Excerpt to read:
— START —

Finding the intersection of two vectors of strings - c++

I have two vectors of strings and want to find the strings which are present in both, filling a third vector with the common elements. EDIT: I've added the complete code listing with the respective output so that things are clear.
std::cout << "size " << m_HLTMap->size() << std::endl;
/// Vector to store the wanted, present and found triggers
std::vector<std::string> wantedTriggers;
wantedTriggers.push_back("L2_xe25");
wantedTriggers.push_back("L2_vtxbeamspot_FSTracks_L2Star_A");
std::vector<std::string> allTriggers;
// Push all the trigger names to a vector
std::map<std::string, int>::iterator itr = m_HLTMap->begin();
std::map<std::string, int>::iterator itrLast = m_HLTMap->end();
for(;itr!=itrLast;++itr)
{
allTriggers.push_back((*itr).first);
}; // End itr
/// Sort the list of trigger names and find the intersection
/// Build a typdef to make things clearer
std::vector<std::string>::iterator wFirst = wantedTriggers.begin();
std::vector<std::string>::iterator wLast = wantedTriggers.end();
std::vector<std::string>::iterator aFirst = allTriggers.begin();
std::vector<std::string>::iterator aLast = allTriggers.end();
std::vector<std::string> foundTriggers;
for(;aFirst!=aLast;++aFirst)

— END —

Short problem:
Answer these questions about the C++ question on vector intersection above:
(a) What does the poster want to fill the third vector with?
(b) Which two strings are pushed into wantedTriggers?
(c) What map type are the iterators itr and itrLast declared for?

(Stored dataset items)
— START —

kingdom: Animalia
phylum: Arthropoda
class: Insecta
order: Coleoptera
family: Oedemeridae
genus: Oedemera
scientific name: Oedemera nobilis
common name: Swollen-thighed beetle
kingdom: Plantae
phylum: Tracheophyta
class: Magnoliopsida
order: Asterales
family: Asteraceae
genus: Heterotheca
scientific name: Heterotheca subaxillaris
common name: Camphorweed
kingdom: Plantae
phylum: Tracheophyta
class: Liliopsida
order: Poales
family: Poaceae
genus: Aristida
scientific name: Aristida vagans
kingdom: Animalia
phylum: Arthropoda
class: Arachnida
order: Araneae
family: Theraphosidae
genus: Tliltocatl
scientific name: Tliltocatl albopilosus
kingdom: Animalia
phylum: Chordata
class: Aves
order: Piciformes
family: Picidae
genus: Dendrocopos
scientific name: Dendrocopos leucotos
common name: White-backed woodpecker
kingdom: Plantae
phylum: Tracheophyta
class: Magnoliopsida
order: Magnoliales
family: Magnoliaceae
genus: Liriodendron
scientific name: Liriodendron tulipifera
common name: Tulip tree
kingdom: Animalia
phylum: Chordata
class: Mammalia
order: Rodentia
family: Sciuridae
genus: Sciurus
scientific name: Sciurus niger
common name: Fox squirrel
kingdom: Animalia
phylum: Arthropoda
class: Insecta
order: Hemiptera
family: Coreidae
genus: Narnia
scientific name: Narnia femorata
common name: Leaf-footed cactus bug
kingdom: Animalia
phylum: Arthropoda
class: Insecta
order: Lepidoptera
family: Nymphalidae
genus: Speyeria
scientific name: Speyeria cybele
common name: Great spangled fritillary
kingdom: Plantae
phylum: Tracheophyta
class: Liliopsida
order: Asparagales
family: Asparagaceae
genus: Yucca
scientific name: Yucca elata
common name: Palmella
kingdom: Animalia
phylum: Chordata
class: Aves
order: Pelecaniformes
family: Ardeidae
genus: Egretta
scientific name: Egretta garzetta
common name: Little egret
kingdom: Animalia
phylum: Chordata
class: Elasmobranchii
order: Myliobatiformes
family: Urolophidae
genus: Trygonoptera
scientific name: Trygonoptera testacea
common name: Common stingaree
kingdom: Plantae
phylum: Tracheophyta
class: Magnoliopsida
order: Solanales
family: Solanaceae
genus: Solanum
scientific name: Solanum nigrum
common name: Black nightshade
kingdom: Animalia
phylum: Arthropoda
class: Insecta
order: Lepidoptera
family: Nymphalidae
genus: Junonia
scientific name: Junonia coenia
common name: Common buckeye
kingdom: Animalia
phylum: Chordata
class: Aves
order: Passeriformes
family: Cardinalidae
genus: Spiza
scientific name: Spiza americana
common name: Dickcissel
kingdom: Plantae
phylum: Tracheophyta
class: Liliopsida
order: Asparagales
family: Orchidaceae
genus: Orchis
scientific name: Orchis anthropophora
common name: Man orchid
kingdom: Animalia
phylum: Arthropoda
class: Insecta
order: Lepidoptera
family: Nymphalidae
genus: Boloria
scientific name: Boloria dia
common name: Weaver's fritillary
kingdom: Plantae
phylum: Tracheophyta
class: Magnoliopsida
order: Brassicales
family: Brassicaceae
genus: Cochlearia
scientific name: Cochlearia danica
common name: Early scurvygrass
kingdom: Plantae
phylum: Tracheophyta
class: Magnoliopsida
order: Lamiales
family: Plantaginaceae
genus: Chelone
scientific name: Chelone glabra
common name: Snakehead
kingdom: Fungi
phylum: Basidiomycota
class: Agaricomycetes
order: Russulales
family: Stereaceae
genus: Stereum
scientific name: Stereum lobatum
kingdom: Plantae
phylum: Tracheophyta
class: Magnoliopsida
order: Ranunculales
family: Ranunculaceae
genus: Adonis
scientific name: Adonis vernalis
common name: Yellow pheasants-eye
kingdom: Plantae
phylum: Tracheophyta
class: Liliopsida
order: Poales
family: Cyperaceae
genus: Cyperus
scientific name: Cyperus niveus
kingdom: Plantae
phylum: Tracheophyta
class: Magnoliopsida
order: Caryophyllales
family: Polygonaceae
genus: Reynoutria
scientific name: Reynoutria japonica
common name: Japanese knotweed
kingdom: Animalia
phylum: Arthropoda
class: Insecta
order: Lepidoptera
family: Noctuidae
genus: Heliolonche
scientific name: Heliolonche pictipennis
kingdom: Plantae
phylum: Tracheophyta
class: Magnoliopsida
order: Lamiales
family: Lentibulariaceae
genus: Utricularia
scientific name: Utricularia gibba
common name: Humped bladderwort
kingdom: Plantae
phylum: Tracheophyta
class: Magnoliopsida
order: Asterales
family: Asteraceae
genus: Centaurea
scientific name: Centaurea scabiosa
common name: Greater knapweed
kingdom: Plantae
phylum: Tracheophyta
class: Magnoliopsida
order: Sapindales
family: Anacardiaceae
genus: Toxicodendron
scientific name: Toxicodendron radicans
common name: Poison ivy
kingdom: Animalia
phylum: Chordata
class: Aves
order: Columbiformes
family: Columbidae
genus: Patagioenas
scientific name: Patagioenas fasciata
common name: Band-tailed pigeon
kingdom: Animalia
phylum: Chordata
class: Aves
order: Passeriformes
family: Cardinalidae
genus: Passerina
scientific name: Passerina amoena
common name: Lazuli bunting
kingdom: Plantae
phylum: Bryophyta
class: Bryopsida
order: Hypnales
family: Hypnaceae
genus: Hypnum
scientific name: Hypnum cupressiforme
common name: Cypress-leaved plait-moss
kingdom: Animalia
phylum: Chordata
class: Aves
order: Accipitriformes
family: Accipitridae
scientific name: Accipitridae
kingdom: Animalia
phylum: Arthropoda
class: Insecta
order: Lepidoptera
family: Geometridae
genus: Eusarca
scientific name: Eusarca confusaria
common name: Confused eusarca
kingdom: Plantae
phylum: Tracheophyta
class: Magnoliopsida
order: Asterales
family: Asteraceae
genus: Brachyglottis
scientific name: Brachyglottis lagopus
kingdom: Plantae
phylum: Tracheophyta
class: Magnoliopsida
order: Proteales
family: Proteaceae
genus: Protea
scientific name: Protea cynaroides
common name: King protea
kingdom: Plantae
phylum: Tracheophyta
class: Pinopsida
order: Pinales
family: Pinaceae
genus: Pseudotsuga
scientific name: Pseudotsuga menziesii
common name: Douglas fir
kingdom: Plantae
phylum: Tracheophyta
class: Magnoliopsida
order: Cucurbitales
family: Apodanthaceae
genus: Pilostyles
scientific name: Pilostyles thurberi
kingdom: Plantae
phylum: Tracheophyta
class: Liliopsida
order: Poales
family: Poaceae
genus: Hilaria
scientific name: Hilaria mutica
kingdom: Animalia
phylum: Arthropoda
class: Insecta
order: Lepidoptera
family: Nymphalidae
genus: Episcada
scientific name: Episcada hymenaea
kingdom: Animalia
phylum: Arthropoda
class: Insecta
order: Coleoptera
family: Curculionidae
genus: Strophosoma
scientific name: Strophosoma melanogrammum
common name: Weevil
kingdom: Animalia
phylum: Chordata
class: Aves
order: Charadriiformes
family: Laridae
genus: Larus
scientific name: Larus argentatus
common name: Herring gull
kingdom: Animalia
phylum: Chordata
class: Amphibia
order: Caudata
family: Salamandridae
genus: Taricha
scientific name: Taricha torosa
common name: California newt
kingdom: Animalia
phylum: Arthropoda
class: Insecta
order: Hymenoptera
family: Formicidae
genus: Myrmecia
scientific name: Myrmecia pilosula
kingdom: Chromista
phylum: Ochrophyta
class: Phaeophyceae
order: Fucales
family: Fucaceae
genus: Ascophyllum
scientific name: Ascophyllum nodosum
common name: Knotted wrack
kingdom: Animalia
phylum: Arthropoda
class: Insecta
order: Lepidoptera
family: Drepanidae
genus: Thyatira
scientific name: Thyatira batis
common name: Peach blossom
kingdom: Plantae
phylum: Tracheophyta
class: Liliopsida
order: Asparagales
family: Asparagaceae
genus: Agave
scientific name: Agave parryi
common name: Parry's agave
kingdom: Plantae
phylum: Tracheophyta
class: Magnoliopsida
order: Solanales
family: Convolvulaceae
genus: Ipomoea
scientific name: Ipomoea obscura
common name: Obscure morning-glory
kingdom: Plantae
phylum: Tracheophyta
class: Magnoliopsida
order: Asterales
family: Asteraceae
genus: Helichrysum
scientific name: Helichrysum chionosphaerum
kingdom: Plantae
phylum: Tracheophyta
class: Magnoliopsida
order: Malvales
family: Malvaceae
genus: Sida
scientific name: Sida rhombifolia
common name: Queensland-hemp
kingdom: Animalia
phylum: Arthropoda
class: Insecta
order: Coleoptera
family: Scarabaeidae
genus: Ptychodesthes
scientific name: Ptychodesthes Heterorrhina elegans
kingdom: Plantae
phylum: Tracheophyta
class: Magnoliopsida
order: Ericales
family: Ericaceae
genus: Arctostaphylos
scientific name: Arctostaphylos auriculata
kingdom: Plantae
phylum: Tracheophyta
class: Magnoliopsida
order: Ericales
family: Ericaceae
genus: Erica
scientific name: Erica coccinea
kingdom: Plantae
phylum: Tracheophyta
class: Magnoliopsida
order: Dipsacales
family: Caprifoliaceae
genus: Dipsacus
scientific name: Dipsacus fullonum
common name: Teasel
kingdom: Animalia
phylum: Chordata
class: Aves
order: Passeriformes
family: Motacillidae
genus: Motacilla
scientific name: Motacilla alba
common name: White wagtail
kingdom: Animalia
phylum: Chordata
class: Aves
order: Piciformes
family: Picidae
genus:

— END —

Correct response:
(a) The common elements, meaning the strings present in both vectors.
(b) "L2_xe25" and "L2_vtxbeamspot_FSTracks_L2Star_A".
(c) std::map<std::string, int>.